* [Exercise aim]:
First find the line containing "Cumulative Volume, 12: 20 -> 19" in the data, then set it down exactly along with every line after it, through the last.

* [Before-and-after change data]:
########
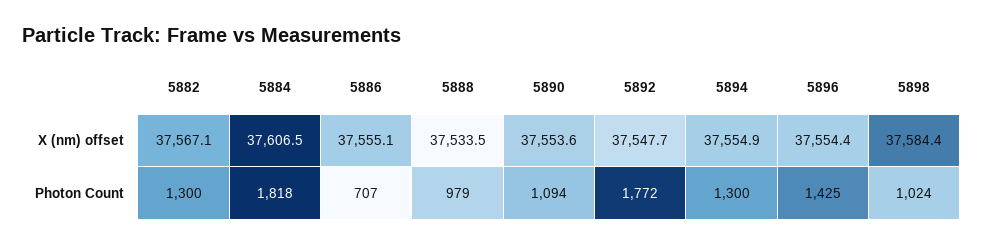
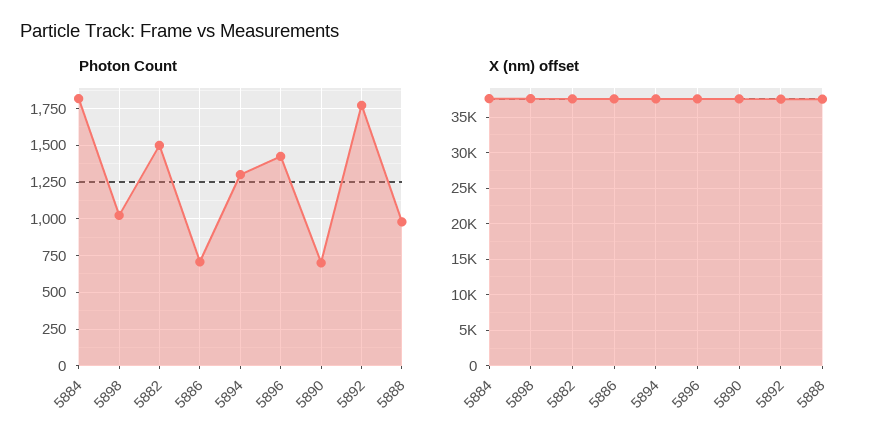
Photon Count, 5882: 1300 -> 1500
Photon Count, 5890: 1094 -> 700

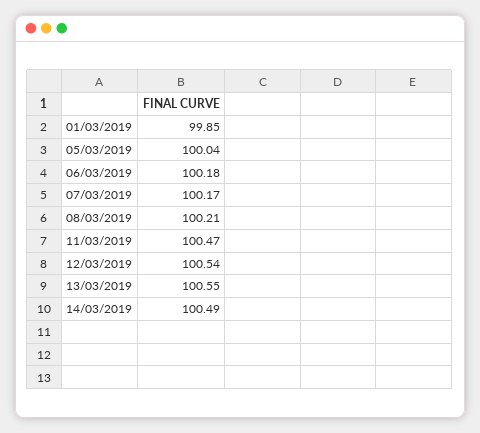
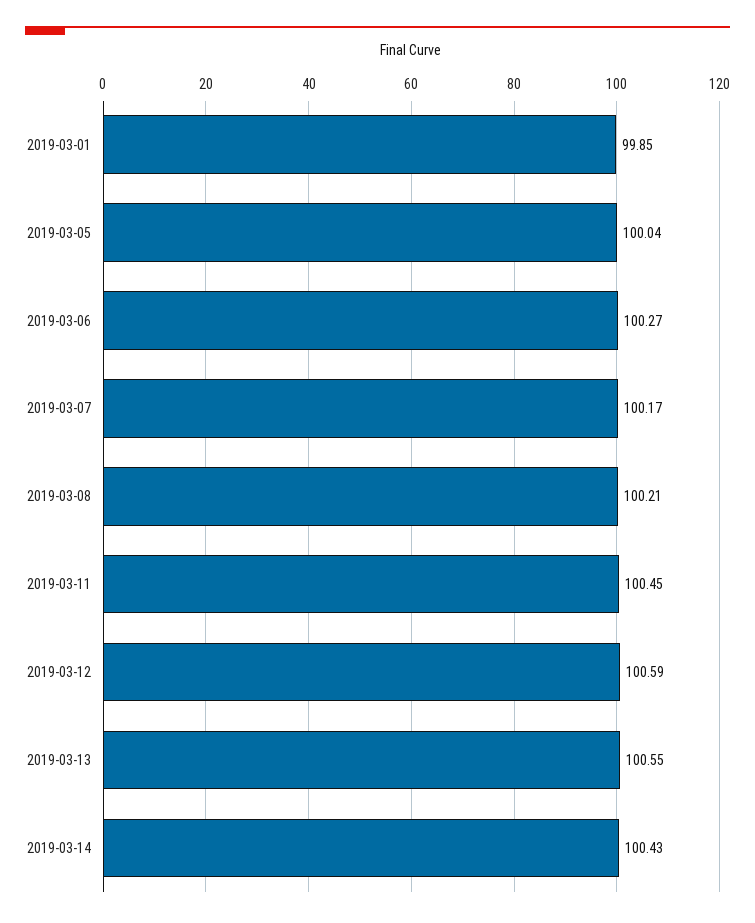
06/03/2019: 100.18 -> 100.27
11/03/2019: 100.47 -> 100.45
12/03/2019: 100.54 -> 100.59
14/03/2019: 100.49 -> 100.43

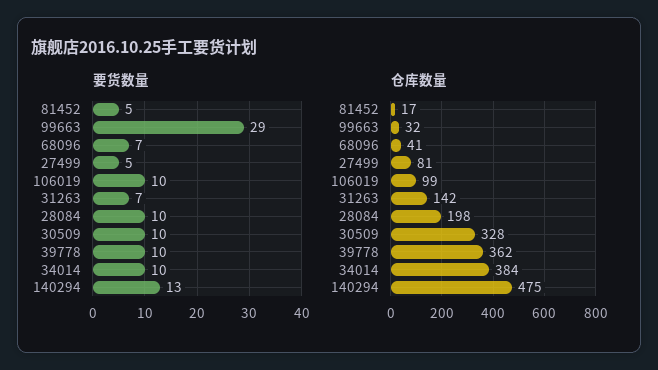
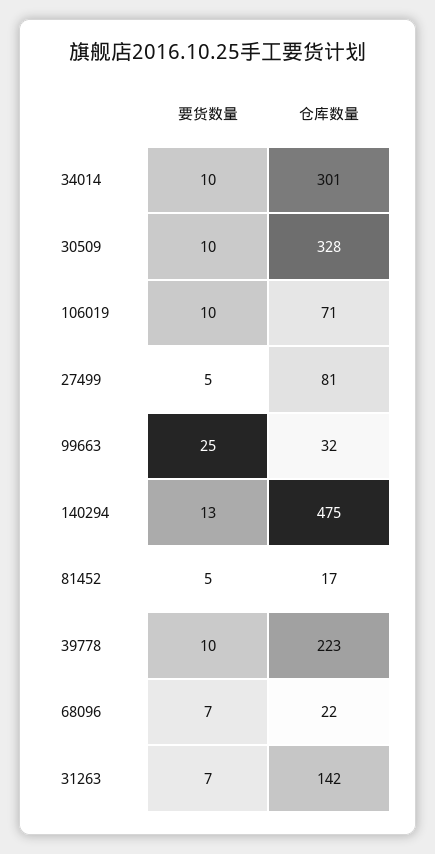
要货数量, 99663: 29 -> 25
要货数量, 28084: 10 -> none
仓库数量, 68096: 41 -> 22
仓库数量, 106019: 99 -> 71
仓库数量, 28084: 198 -> none
仓库数量, 39778: 362 -> 223
仓库数量, 34014: 384 -> 301

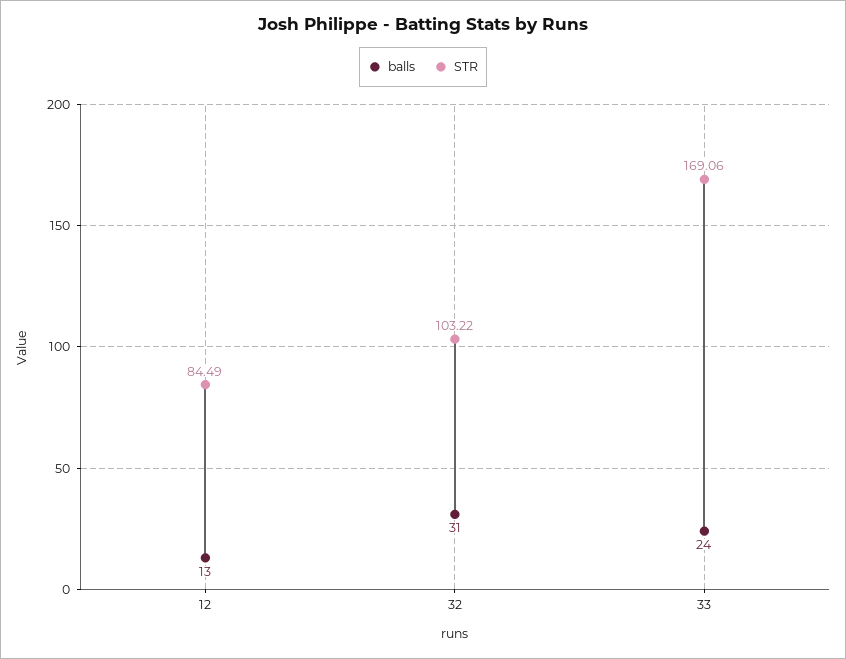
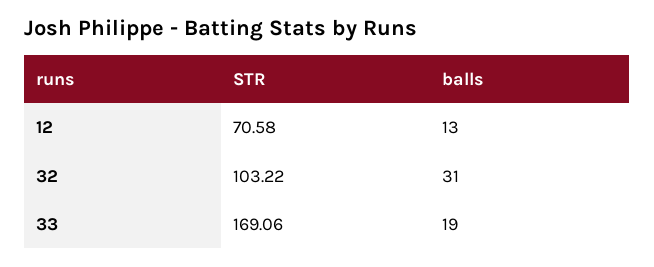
STR, 12: 84.49 -> 70.58
balls, 33: 24 -> 19

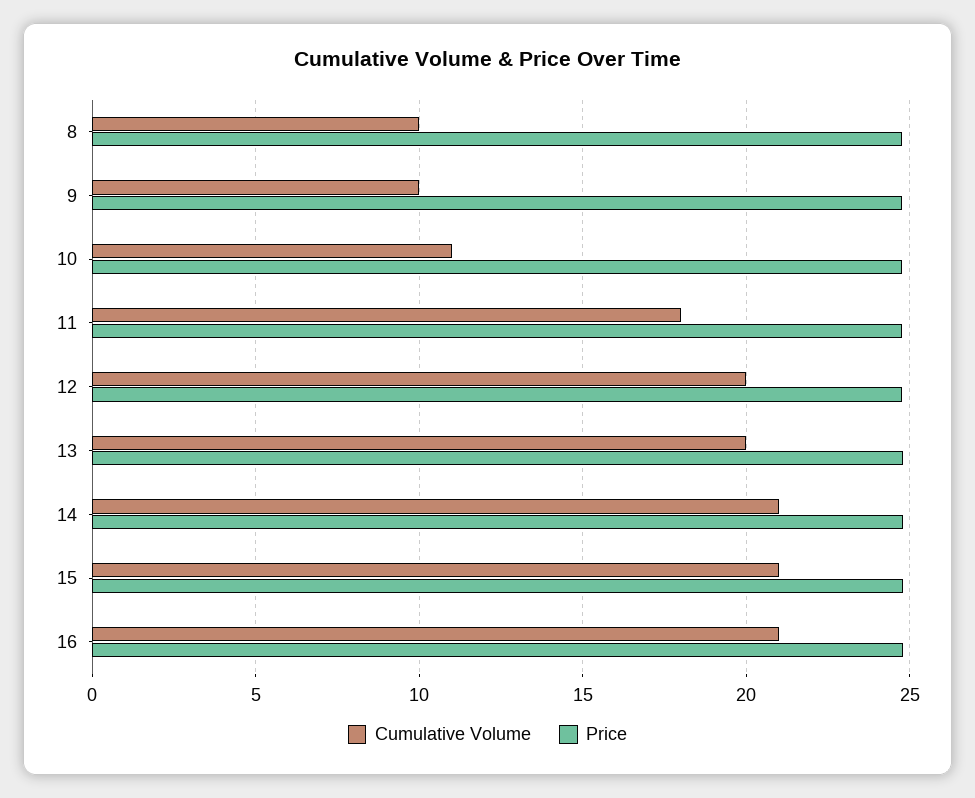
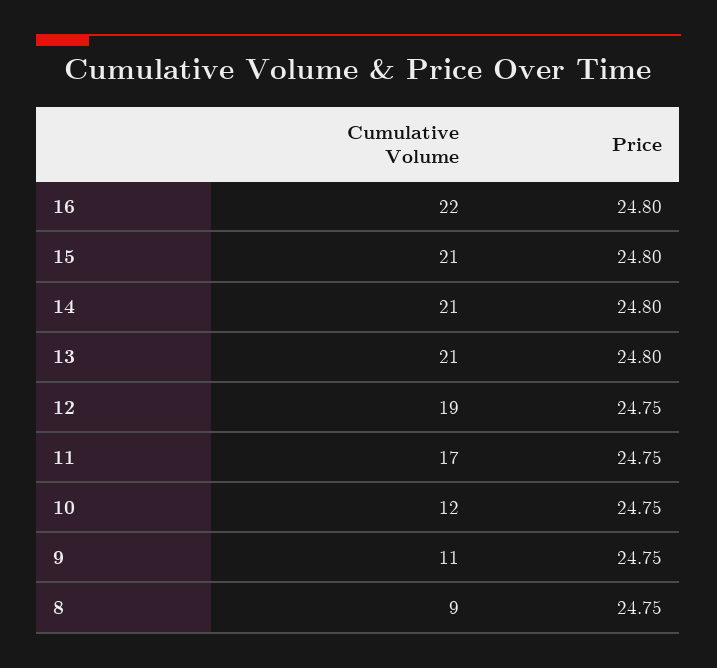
Cumulative Volume, 8: 10 -> 9
Cumulative Volume, 9: 10 -> 11
Cumulative Volume, 10: 11 -> 12
Cumulative Volume, 11: 18 -> 17
Cumulative Volume, 12: 20 -> 19
Cumulative Volume, 13: 20 -> 21
Cumulative Volume, 16: 21 -> 22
########
* [Task output]:
Cumulative Volume, 12: 20 -> 19
Cumulative Volume, 13: 20 -> 21
Cumulative Volume, 16: 21 -> 22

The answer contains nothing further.